● **Action item**: Would you give the entries again word for word, with no pictures in the copy?

● **Information supplied**:

***

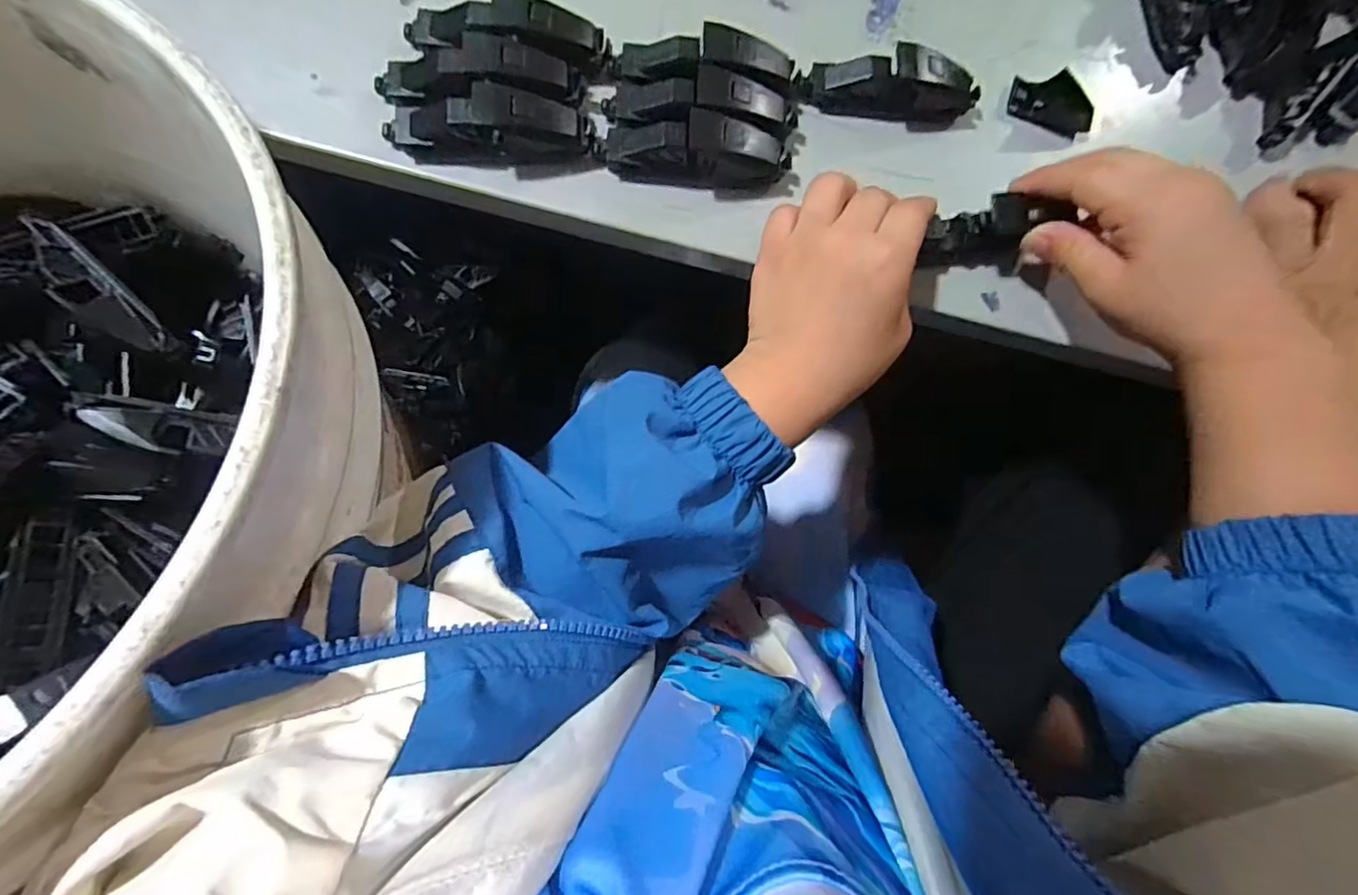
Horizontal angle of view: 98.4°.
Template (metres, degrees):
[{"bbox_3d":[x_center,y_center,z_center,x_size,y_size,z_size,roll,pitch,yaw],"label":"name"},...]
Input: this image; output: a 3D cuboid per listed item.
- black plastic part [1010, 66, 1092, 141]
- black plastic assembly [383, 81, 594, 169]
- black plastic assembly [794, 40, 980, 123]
[{"bbox_3d":[0.177,-0.161,0.276,0.042,0.013,0.023,11,82,-5],"label":"black plastic part"},{"bbox_3d":[-0.075,-0.127,0.233,0.077,0.024,0.021,-6,84,-8],"label":"black plastic assembly"},{"bbox_3d":[0.094,-0.160,0.260,0.083,0.023,0.021,1,83,-7],"label":"black plastic assembly"}]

***

● **Output of the task**:
Horizontal angle of view: 98.4°.
Template (metres, degrees):
[{"bbox_3d":[x_center,y_center,z_center,x_size,y_size,z_size,roll,pitch,yaw],"label":"name"},...]
Input: this image; output: a 3D cuboid per listed item.
- black plastic part [1010, 66, 1092, 141]
- black plastic assembly [383, 81, 594, 169]
- black plastic assembly [794, 40, 980, 123]
[{"bbox_3d":[0.177,-0.161,0.276,0.042,0.013,0.023,11,82,-5],"label":"black plastic part"},{"bbox_3d":[-0.075,-0.127,0.233,0.077,0.024,0.021,-6,84,-8],"label":"black plastic assembly"},{"bbox_3d":[0.094,-0.160,0.260,0.083,0.023,0.021,1,83,-7],"label":"black plastic assembly"}]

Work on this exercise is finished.